Data ::
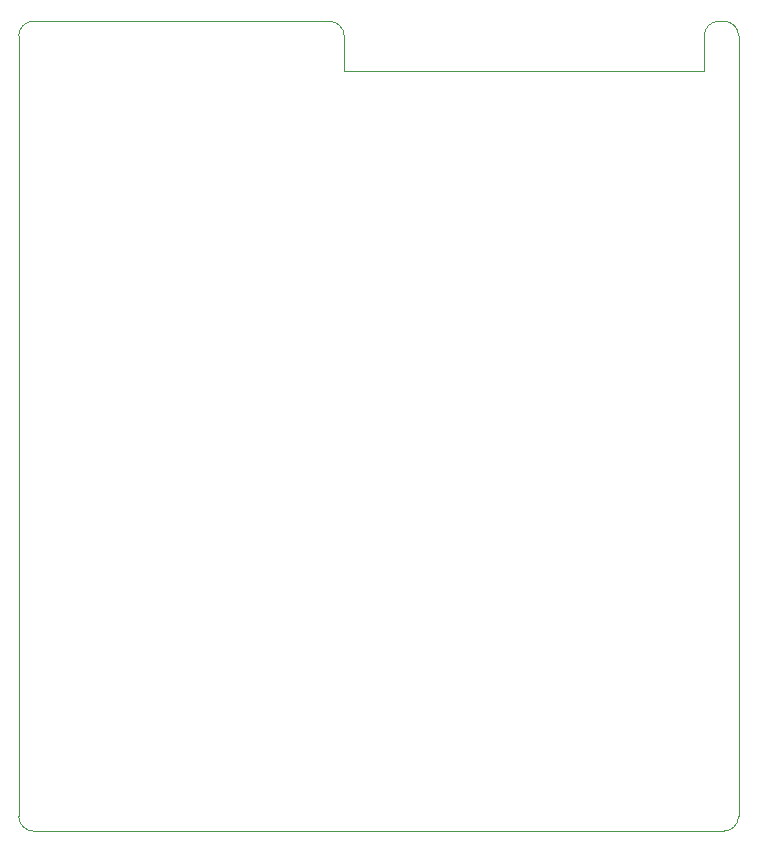
<source format=gbr>
%TF.GenerationSoftware,KiCad,Pcbnew,8.0.1*%
%TF.CreationDate,2025-01-16T17:49:12-07:00*%
%TF.ProjectId,WDM_RevB_v3,57444d5f-5265-4764-925f-76332e6b6963,rev?*%
%TF.SameCoordinates,Original*%
%TF.FileFunction,Profile,NP*%
%FSLAX46Y46*%
G04 Gerber Fmt 4.6, Leading zero omitted, Abs format (unit mm)*
G04 Created by KiCad (PCBNEW 8.0.1) date 2025-01-16 17:49:12*
%MOMM*%
%LPD*%
G01*
G04 APERTURE LIST*
%TA.AperFunction,Profile*%
%ADD10C,0.100000*%
%TD*%
G04 APERTURE END LIST*
D10*
X114012546Y-46621241D02*
X114012546Y-49542241D01*
X114012546Y-49542241D02*
X144492546Y-49542241D01*
X144492546Y-46621241D02*
G75*
G02*
X145762546Y-45351246I1269954J41D01*
G01*
X144492546Y-49542241D02*
X144492546Y-46621241D01*
X146143546Y-45351241D02*
G75*
G02*
X147413459Y-46621241I-46J-1269959D01*
G01*
X146143546Y-113931241D02*
X87723546Y-113931241D01*
X147413546Y-112661241D02*
G75*
G02*
X146143546Y-113931246I-1270046J41D01*
G01*
X86453546Y-46621241D02*
G75*
G02*
X87723546Y-45351246I1269954J41D01*
G01*
X147413546Y-46621241D02*
X147413546Y-112661241D01*
X87723546Y-45351241D02*
X112742546Y-45351241D01*
X86451424Y-46621241D02*
X86451424Y-112661241D01*
X87723546Y-113931241D02*
G75*
G02*
X86453459Y-112661241I-46J1270041D01*
G01*
X145762546Y-45351241D02*
X146143546Y-45351241D01*
X112742546Y-45351241D02*
G75*
G02*
X114012459Y-46621241I-46J-1269959D01*
G01*
M02*

</source>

Task :: Every line above that includes the string "KiCad" should be counted, and the answer should be that number only.

Reply to the exercise :: 2